The trials will assess the two experimental vaccines’ safety and their ability to generate a diverse array of bNABs against HIV. According to the Independent, the vaccine will be administered to 56 healthy people aged 18 to 56 who do not have HIV. The experimental trials will involve four groups, with two receiving a combination of vaccines and the other two receiving only one of the two vaccines. Each group will be informed of the vaccine kind they are receiving.

Developing an HIV vaccine is difficult because the retrovirus integrates into the human genome 72 hours after transmission. A significant amount of neutralizing antibodies (bNABs) must be present during transmission to prevent infection. Both of Moderna’s HIV vaccinations will contribute to resolving this issue by triggering the release of bNABs in the body.

During the first round of the trials, researchers are primarily interested in determining whether the vaccine is safe and induces an immunological response. The second and third phases will evaluate the efficacy of the vaccine in preventing HIV infections.

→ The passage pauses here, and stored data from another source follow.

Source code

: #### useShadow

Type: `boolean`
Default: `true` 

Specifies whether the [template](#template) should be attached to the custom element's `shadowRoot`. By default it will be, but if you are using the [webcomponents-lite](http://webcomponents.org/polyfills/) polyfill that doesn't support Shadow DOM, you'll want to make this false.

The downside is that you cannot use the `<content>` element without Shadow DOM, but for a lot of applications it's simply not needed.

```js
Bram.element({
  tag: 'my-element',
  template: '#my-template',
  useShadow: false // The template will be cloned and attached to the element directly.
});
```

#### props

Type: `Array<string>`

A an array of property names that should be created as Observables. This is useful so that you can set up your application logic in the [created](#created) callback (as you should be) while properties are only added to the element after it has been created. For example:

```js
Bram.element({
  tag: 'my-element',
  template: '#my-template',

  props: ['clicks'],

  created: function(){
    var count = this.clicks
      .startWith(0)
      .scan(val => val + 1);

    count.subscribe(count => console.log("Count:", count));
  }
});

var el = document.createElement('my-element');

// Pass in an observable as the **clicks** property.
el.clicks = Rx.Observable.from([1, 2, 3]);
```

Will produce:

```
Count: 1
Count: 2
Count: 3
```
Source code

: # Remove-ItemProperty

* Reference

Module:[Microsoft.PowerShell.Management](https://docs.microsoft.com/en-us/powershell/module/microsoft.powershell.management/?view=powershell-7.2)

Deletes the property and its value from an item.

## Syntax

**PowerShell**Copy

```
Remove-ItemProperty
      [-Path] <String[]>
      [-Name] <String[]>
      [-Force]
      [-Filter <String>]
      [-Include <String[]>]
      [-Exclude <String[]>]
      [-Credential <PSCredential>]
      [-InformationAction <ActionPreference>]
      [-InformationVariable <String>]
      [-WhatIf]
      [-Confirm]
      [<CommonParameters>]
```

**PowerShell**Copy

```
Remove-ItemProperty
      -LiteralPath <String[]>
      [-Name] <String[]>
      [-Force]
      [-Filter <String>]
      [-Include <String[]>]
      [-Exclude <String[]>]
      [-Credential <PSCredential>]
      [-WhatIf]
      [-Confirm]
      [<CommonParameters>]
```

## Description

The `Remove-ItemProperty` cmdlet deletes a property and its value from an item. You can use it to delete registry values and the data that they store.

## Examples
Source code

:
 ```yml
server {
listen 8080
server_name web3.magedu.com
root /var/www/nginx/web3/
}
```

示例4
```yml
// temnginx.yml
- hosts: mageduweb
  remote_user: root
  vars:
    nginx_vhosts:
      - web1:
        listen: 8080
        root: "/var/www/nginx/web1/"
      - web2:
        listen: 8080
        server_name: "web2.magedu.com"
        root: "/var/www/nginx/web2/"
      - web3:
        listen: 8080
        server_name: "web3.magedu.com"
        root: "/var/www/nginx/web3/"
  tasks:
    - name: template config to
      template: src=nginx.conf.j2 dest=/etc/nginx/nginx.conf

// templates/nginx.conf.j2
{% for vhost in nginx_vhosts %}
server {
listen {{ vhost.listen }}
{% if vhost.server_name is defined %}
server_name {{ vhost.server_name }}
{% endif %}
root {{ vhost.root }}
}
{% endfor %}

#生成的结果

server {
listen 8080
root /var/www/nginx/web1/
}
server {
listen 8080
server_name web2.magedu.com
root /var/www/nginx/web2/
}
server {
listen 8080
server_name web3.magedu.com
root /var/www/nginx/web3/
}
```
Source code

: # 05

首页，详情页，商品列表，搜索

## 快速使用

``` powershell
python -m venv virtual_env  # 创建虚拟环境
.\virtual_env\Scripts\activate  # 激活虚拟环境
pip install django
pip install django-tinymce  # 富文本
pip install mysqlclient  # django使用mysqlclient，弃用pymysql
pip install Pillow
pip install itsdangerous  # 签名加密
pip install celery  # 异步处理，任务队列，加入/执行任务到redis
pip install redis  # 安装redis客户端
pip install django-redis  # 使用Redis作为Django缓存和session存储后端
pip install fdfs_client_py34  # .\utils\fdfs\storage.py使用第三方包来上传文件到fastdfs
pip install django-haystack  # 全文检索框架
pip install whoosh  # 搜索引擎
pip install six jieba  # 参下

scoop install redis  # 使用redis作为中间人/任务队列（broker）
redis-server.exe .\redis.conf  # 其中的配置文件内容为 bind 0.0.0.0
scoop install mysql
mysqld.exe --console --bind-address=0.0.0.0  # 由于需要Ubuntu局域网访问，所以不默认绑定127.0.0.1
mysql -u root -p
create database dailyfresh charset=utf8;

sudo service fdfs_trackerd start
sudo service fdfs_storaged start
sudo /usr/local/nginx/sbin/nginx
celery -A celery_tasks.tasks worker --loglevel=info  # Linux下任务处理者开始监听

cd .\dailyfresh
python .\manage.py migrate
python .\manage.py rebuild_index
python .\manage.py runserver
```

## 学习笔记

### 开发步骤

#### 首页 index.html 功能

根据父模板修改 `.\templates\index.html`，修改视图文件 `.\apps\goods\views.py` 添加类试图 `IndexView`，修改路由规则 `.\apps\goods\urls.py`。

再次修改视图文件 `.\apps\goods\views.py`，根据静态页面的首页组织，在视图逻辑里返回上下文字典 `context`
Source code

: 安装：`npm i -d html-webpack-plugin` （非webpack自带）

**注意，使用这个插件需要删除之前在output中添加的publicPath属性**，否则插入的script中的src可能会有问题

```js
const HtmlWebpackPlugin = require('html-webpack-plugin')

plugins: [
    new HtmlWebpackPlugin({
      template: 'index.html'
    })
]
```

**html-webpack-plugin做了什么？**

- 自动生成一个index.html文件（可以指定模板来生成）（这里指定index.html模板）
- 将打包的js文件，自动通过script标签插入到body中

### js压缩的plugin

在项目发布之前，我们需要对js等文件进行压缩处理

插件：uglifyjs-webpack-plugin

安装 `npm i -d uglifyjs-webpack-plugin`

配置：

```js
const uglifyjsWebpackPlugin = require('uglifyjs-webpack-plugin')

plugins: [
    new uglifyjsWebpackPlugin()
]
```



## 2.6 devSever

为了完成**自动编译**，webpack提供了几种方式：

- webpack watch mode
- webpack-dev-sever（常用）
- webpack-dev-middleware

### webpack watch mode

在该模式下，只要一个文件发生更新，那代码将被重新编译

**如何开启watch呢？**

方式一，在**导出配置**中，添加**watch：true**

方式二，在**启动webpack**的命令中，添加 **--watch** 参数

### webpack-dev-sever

“Moderna are testing a complicated concept which starts the immune response against HIV,” says Robin Shattock, an immunologist at Imperial College London, to the Independent. “It gets you to first base, but it’s not a home run. Essentially, we recognize that you need a series of vaccines to induce a response that gives you the breadth needed to neutralize HIV. The mRNA technology may be key to solving the HIV vaccine issue, but it’s going to be a multi-year process.”